Use DataLoader with num_workers > 0 (reading from hdf5 (i.e. hard drive) is slow) and batch_sampler (random access to hdf5 (i.e. hard drive) is slow).

Sample code:

class H5Dataset(torch.utils.data.Dataset):
    def __init__(self, path):
        self.file_path = path
        self.dataset = None
        with h5py.File(self.file_path, 'r') as file:
            self.dataset_len = len(file["dataset"])

    def __getitem__(self, index):
        if self.dataset is None:
            self.dataset = h5py.File(self.file_path, 'r')["dataset"]
        return self.dataset[index]

    def __len__(self):
        return self.dataset_len

Carsten_Ditzel · February 5, 2019, 12:26pm

thank you mate! A working but cumbersome workaround

ptrblck · February 5, 2019, 12:34pm

Thanks for the detailed profiling and analysis! The code looks great and I think it’ll be useful for a lot of users here in the board.

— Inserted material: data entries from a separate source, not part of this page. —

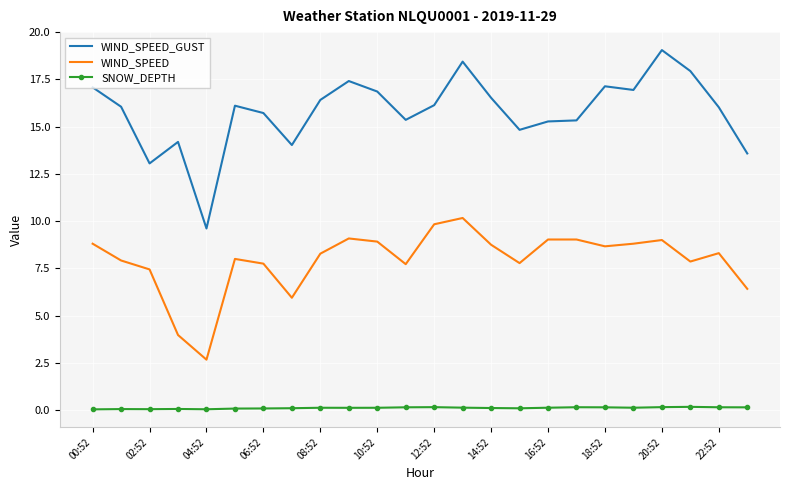

How many SNOW_DEPTH values are between 0 and 1?

24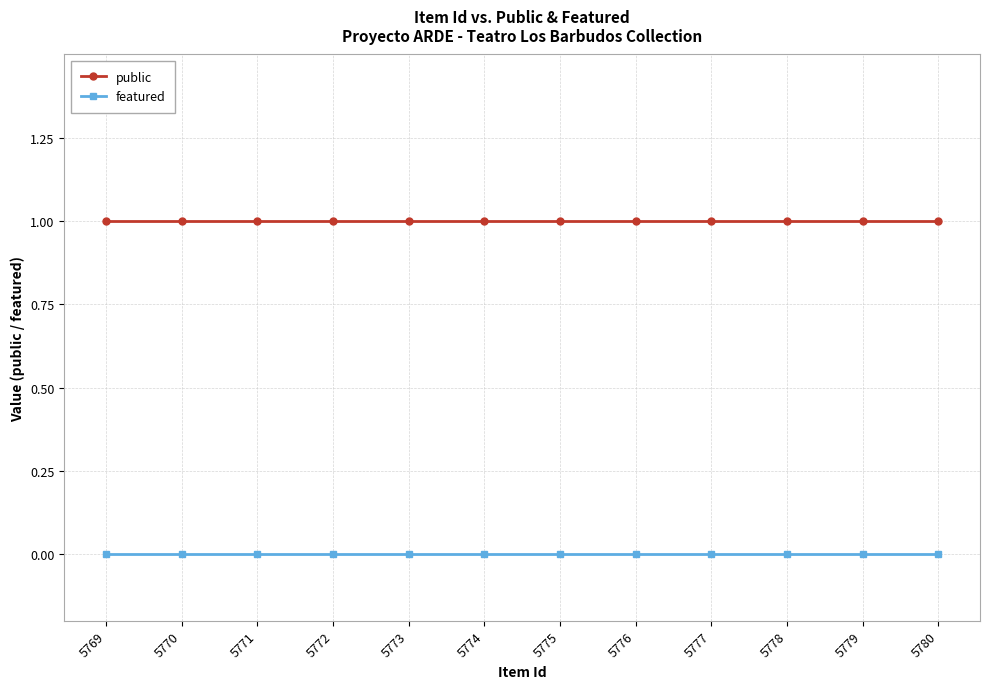

At 5773, list the series in order from largest to smallest.

public, featured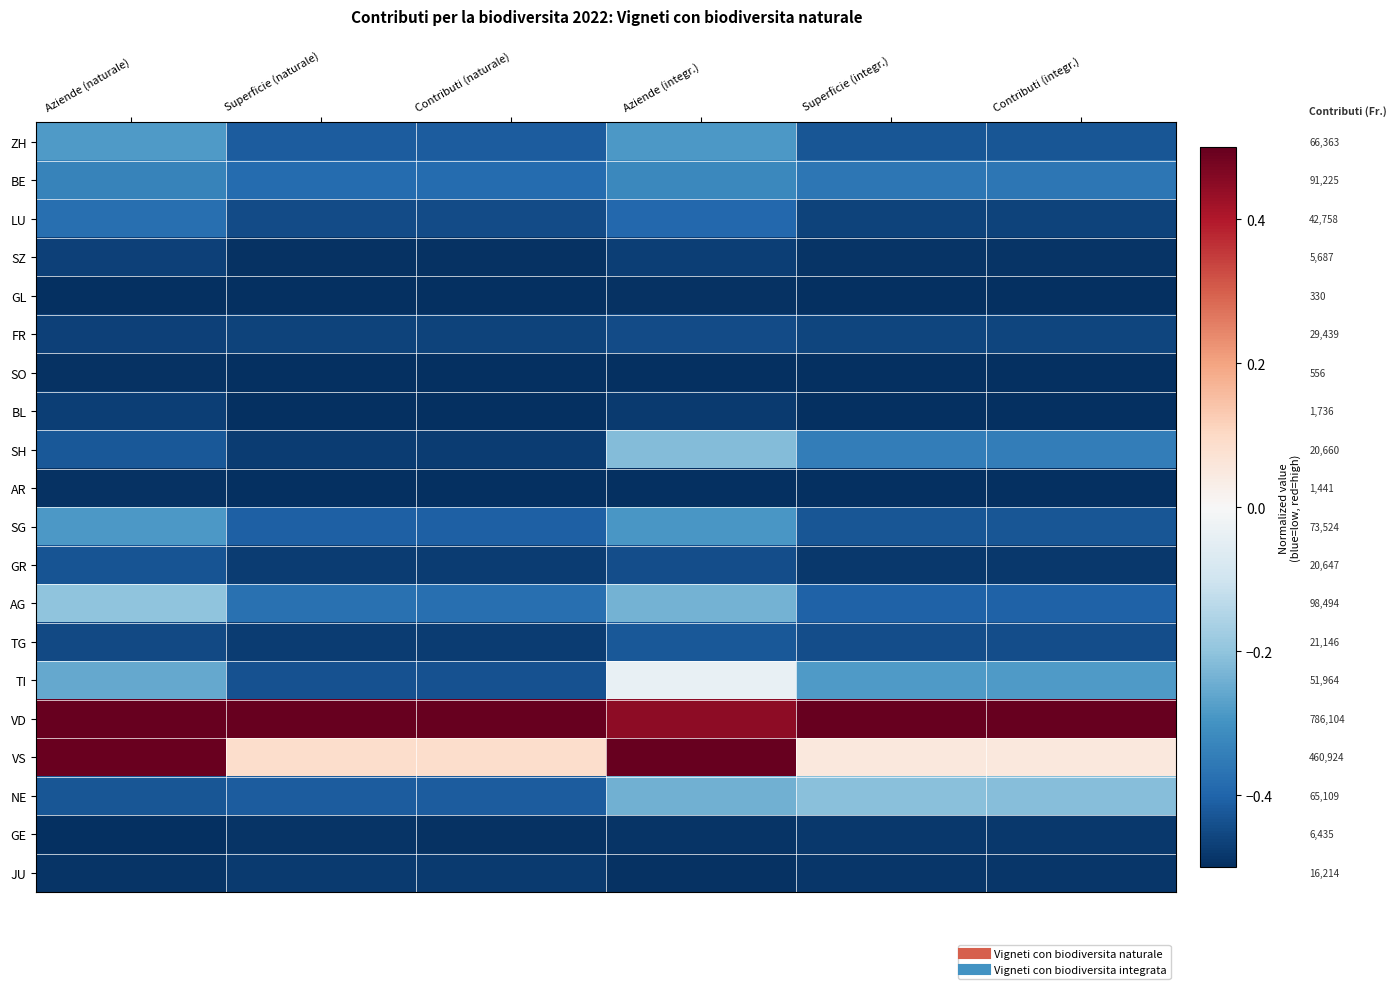

Which category has the lowest value in the ZH series?

Contributi (integr.)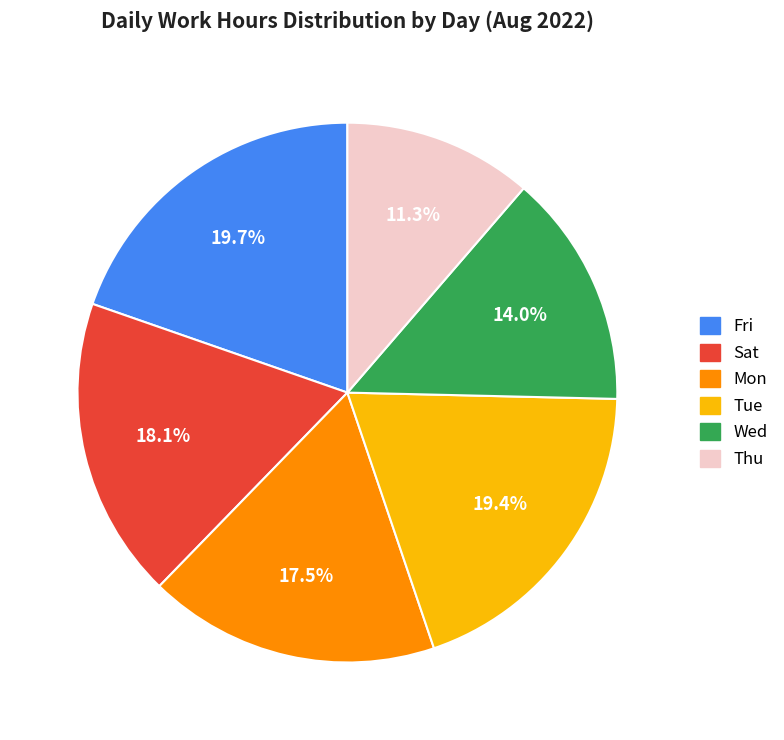

How much of the chart is everything except Sat?

81.9%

Carsten_Ditzel · February 5, 2019, 12:55pm

a major problem, however, might be, that the entire data set is loaded into RAM, thus preventing slicing and an effective on-demand loading of data.

also, is there a reason why my GPU work load (1080TI) is droppling regularly for a short period time to 0 % before going up to 100% again when using 4 workers as compared to 0 where I did not observe this problem?

piojanu · February 5, 2019, 2:14pm

I don’t think that the entire data set is loaded into RAM. HDF5 file can keep TBs of data (or certainly more then you have RAM in your station) and this code should still work fine. HDF5 (with h5py interface in Python) will make sure to keep in RAM only needed data (currently accessed slice).
Of course, if you have too big batch size and DataLoader’s prefetch queue size (or some copying that isn’t freed/garbage collected), it might not fit into RAM. You can control batch size in DataLoader parameter.

Is the dropping happening before each new epoch? If yes, then I see it too. This is caused by DataLoader initialisation (forking processes/spawning workers, initialising queues etc.). This overhead isn’t observed when num_worker = 0 of course, when you don’t need to spawn workers etc.